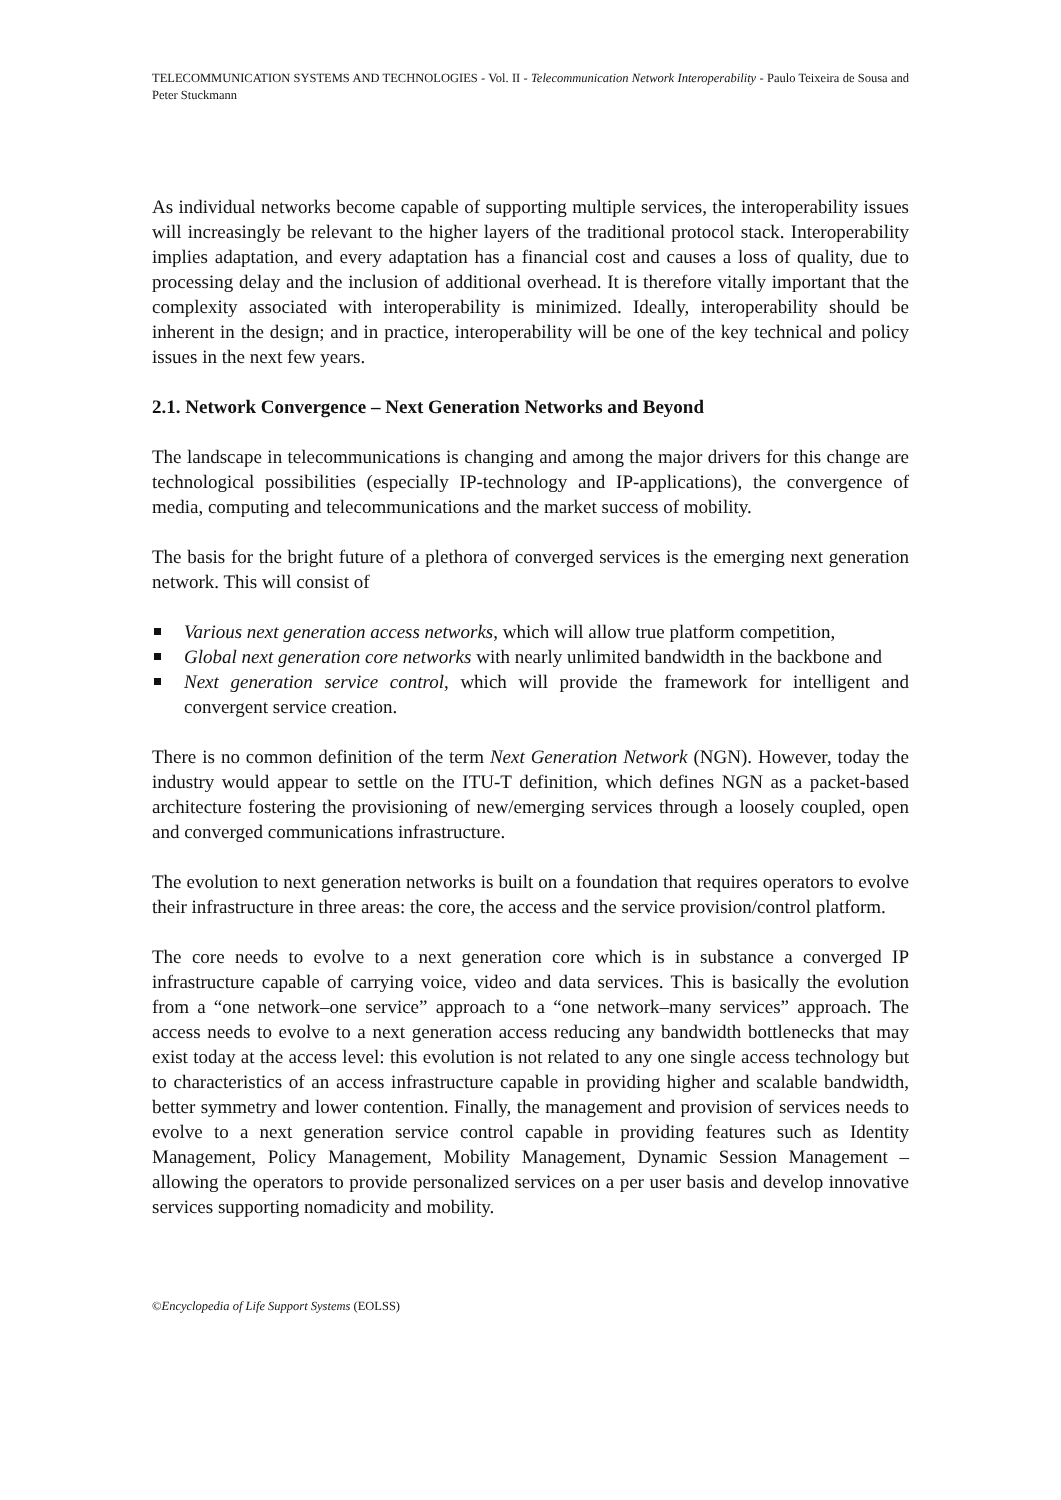TELECOMMUNICATION SYSTEMS AND TECHNOLOGIES - Vol. II - Telecommunication Network Interoperability - Paulo Teixeira de Sousa and Peter Stuckmann
As individual networks become capable of supporting multiple services, the interoperability issues will increasingly be relevant to the higher layers of the traditional protocol stack. Interoperability implies adaptation, and every adaptation has a financial cost and causes a loss of quality, due to processing delay and the inclusion of additional overhead. It is therefore vitally important that the complexity associated with interoperability is minimized. Ideally, interoperability should be inherent in the design; and in practice, interoperability will be one of the key technical and policy issues in the next few years.
2.1. Network Convergence – Next Generation Networks and Beyond
The landscape in telecommunications is changing and among the major drivers for this change are technological possibilities (especially IP-technology and IP-applications), the convergence of media, computing and telecommunications and the market success of mobility.
The basis for the bright future of a plethora of converged services is the emerging next generation network. This will consist of
Various next generation access networks, which will allow true platform competition,
Global next generation core networks with nearly unlimited bandwidth in the backbone and
Next generation service control, which will provide the framework for intelligent and convergent service creation.
There is no common definition of the term Next Generation Network (NGN). However, today the industry would appear to settle on the ITU-T definition, which defines NGN as a packet-based architecture fostering the provisioning of new/emerging services through a loosely coupled, open and converged communications infrastructure.
The evolution to next generation networks is built on a foundation that requires operators to evolve their infrastructure in three areas: the core, the access and the service provision/control platform.
The core needs to evolve to a next generation core which is in substance a converged IP infrastructure capable of carrying voice, video and data services. This is basically the evolution from a “one network–one service” approach to a “one network–many services” approach. The access needs to evolve to a next generation access reducing any bandwidth bottlenecks that may exist today at the access level: this evolution is not related to any one single access technology but to characteristics of an access infrastructure capable in providing higher and scalable bandwidth, better symmetry and lower contention. Finally, the management and provision of services needs to evolve to a next generation service control capable in providing features such as Identity Management, Policy Management, Mobility Management, Dynamic Session Management – allowing the operators to provide personalized services on a per user basis and develop innovative services supporting nomadicity and mobility.
©Encyclopedia of Life Support Systems (EOLSS)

_ _ _ _ _ _ _

§ **What the task asks**
What is needed is one number, the count of lines in the listing above that contain the word "platform".

§ **Solution to this task**
2